SOURCE INFORMATION >>
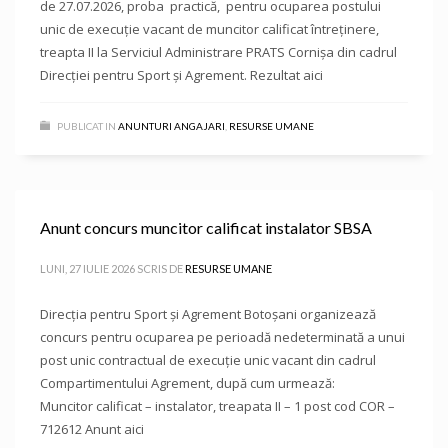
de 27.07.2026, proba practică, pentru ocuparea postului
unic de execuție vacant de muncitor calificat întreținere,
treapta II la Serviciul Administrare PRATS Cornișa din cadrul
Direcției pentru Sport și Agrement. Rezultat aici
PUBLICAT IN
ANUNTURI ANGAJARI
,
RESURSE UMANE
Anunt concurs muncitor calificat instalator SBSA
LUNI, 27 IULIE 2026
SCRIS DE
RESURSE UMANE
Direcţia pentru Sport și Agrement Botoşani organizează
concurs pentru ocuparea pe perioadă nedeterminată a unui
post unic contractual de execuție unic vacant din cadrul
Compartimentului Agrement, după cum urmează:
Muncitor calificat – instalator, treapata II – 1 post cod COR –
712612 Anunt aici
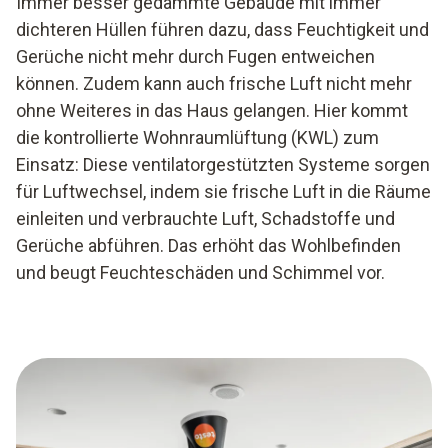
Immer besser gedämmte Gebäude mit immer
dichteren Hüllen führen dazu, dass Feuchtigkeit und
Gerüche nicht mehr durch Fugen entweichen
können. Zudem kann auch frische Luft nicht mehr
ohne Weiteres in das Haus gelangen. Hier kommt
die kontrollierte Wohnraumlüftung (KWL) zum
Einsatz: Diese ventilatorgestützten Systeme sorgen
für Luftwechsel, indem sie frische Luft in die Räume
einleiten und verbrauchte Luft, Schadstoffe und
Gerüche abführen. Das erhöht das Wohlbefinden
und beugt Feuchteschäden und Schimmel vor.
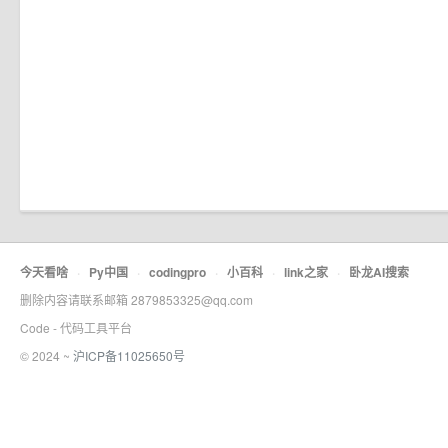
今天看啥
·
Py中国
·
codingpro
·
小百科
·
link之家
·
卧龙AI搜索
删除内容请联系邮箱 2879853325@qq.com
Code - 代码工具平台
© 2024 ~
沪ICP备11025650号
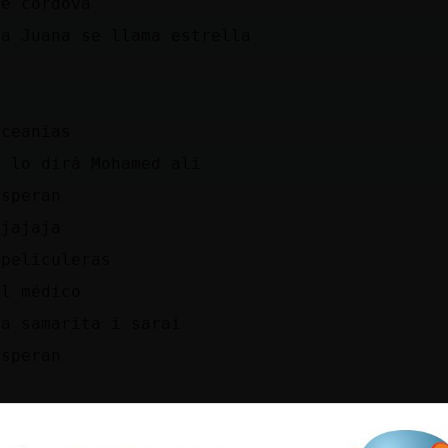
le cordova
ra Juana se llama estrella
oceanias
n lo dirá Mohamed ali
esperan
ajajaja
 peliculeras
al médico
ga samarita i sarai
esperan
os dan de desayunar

WHAT YOU WILL DO >> In the records above, locate every line with the string "Luft" and copy it.

TASK ANSWER >>
können. Zudem kann auch frische Luft nicht mehr
für Luftwechsel, indem sie frische Luft in die Räume
einleiten und verbrauchte Luft, Schadstoffe und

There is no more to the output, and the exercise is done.